### Stated exercise
Rewrite the lines below, changing "myFeature" to "revolvedPart" everywhere it occurs and keeping everything else the same. Leave the pictures out of your answer.

▼▼▼

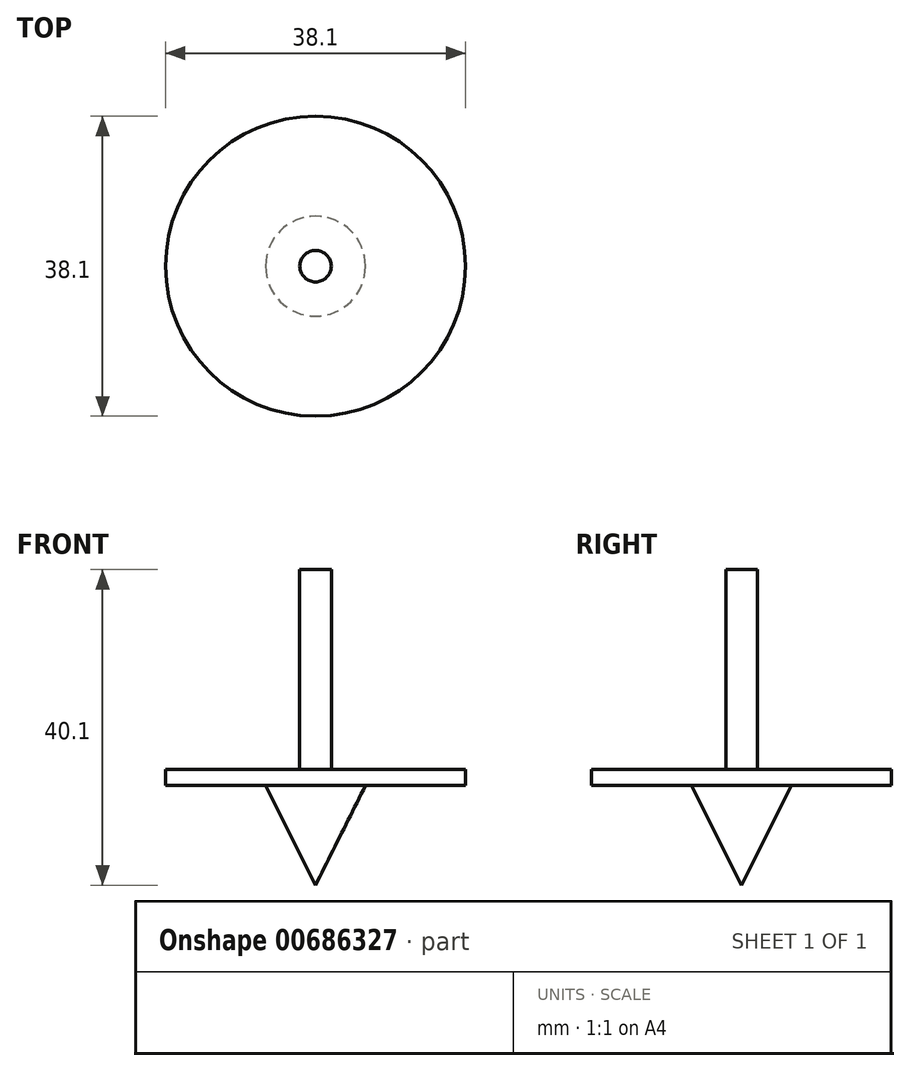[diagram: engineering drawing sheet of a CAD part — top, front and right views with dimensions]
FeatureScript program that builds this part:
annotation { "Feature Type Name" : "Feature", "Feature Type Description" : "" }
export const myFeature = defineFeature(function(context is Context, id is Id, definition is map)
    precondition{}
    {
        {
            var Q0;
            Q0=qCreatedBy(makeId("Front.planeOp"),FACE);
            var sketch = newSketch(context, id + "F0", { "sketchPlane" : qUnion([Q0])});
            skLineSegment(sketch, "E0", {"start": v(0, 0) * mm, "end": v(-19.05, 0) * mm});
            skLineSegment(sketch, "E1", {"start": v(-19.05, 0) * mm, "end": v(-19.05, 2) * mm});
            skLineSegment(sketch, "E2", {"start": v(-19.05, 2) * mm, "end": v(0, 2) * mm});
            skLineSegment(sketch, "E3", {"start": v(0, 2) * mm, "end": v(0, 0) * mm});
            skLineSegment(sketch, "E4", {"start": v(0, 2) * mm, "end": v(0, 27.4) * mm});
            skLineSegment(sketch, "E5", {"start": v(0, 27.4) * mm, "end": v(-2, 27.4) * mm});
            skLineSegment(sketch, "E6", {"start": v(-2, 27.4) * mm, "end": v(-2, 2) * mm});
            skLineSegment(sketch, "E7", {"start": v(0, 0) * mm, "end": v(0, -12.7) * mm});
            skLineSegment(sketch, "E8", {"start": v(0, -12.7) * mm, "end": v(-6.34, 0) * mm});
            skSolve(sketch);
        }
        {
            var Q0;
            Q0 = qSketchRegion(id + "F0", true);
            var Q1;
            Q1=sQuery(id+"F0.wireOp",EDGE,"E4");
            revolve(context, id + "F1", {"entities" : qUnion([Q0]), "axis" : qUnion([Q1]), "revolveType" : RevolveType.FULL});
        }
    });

▲▲▲

### Exercise solution
[diagram: engineering drawing sheet of a CAD part — top, front and right views with dimensions]
FeatureScript program that builds this part:
annotation { "Feature Type Name" : "Feature", "Feature Type Description" : "" }
export const revolvedPart = defineFeature(function(context is Context, id is Id, definition is map)
    precondition{}
    {
        {
            var Q0;
            Q0=qCreatedBy(makeId("Front.planeOp"),FACE);
            var sketch = newSketch(context, id + "F0", { "sketchPlane" : qUnion([Q0])});
            skLineSegment(sketch, "E0", {"start": v(0, 0) * mm, "end": v(-19.05, 0) * mm});
            skLineSegment(sketch, "E1", {"start": v(-19.05, 0) * mm, "end": v(-19.05, 2) * mm});
            skLineSegment(sketch, "E2", {"start": v(-19.05, 2) * mm, "end": v(0, 2) * mm});
            skLineSegment(sketch, "E3", {"start": v(0, 2) * mm, "end": v(0, 0) * mm});
            skLineSegment(sketch, "E4", {"start": v(0, 2) * mm, "end": v(0, 27.4) * mm});
            skLineSegment(sketch, "E5", {"start": v(0, 27.4) * mm, "end": v(-2, 27.4) * mm});
            skLineSegment(sketch, "E6", {"start": v(-2, 27.4) * mm, "end": v(-2, 2) * mm});
            skLineSegment(sketch, "E7", {"start": v(0, 0) * mm, "end": v(0, -12.7) * mm});
            skLineSegment(sketch, "E8", {"start": v(0, -12.7) * mm, "end": v(-6.34, 0) * mm});
            skSolve(sketch);
        }
        {
            var Q0;
            Q0 = qSketchRegion(id + "F0", true);
            var Q1;
            Q1=sQuery(id+"F0.wireOp",EDGE,"E4");
            revolve(context, id + "F1", {"entities" : qUnion([Q0]), "axis" : qUnion([Q1]), "revolveType" : RevolveType.FULL});
        }
    });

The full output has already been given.